§ EXCERPT PROVIDED:
Suspected rebels detonated a bomb beneath a crowded bus crossing a wooden bridge in Nepal's (search) rural south Monday, officials said, killing at least 38 people and wounding the other 71 passengers on board in one of the bloodiest attacks against civilians since an insurgency broke out nearly a decade ago.

An initial investigation showed a rebel hiding behind a tree used an 820-foot-long wire to remotely trigger the bomb, army officials said.

The army said it was certain the explosion was detonated by rebels fighting since 1996 to abolish Nepal's constitutional monarchy and set up a communist state. The attack came with no warning in an area many believed to be relatively safe from insurgent attacks. It was not known why the bus was targeted.

The rebels did not comment on the explosion and remain out of reach in their mountain bases.

The guerrillas have stepped up violence since Feb. 1, when King Gyanendra (search) took control of the government and imposed a state of emergency subsequently lifted in April. The king said his February power grab was necessary to quell the communist insurgency, which has left more than 11,500 people dead.

The rebels, who claim to be inspired by Chinese revolutionary Mao Zedong (search), responded to the king's actions by shutting down highways and calling a general strike. They have repeatedly refused government calls for peace talks.

Government troops moved in after Monday's blast, searching for rebels and taking control of the area, 110 miles southwest of the capital, Katmandu.

The bus was traveling on a rural highway near the village of Badarmude when it was ripped apart by the explosion, killing 38 people and wounding 71, an army official said on condition of anonymity because of military policy. Everybody on board was either killed or wounded.

"There was a small bang and then our bus was thrown in the air. The bus was ripped into pieces and many people were killed," said Khum Bahadur Gurung, 62, who suffered leg injuries and spoke to The Associated Press from his hospital bed.

§ EXERCISE SET:
#1 From the Nepal bus bombing article, reproduce word for word everything from "Government troops moved" down to "killed or wounded.".
#2 According to the Nepal bus bombing article, how long was the wire used to set off the bomb?
#3 Write the next few paragraphs of the Nepal bus bombing article, picking up after its last sentence.

§ EXTRACTED ENTRIES:
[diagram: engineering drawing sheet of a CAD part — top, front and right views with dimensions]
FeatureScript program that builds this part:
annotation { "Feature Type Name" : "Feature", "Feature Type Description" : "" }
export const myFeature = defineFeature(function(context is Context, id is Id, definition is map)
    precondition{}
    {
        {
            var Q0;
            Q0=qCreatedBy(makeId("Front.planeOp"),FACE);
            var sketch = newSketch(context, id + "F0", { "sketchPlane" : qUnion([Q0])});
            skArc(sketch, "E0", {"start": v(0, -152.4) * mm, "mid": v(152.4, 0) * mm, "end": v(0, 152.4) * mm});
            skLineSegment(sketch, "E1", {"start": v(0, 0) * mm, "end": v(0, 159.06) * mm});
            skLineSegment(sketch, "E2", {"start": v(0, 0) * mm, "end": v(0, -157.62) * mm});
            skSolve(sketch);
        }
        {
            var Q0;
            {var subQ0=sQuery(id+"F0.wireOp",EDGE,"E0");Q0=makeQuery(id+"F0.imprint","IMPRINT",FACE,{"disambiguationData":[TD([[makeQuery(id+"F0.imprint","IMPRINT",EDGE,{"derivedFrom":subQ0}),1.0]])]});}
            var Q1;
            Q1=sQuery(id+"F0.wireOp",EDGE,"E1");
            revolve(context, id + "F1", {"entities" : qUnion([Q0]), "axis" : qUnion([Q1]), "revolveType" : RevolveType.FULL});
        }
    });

§ ANSWERS IN ORDER:
#1
Government troops moved in after Monday's blast, searching for rebels and taking control of the area, 110 miles southwest of the capital, Katmandu.

The bus was traveling on a rural highway near the village of Badarmude when it was ripped apart by the explosion, killing 38 people and wounding 71, an army official said on condition of anonymity because of military policy. Everybody on board was either killed or wounded.

#2 820 feet.

#3
The bus packed with passengers was crossing a wooden bridge when the explosion went off. It was thrown up in the air and landed beside the highway on the banks of the Mude river. Gurung said parts of the bus were scattered across the river bank, and many of the bodies were charred.

In New York, U.N. Secretary-General Kofi Annan condemned the "senseless deaths" of civilians and called for an immediate end to such attacks. Annan expressed his condolences to the families of those killed or wounded in the blast via a statement from a spokesman.

Some of the injured were flown by army helicopters to Katmandu and were being treated at the army hospital.

Buses traveling in the poor area usually are crowded, with most passengers standing in the aisles or even holding onto the roof. The rural highway and the bridge were covered with gravel, making it easy for the rebels to hide the land mine.

Although the rebels have repeatedly said they do not target civilians, they have attacked civilian passenger buses defying their calls for transportation strikes. But the rebels have called no strike or blockade in the area of the bombing this week.

Officials said three off-duty soldiers were on the bus but they were unarmed and returning to duty.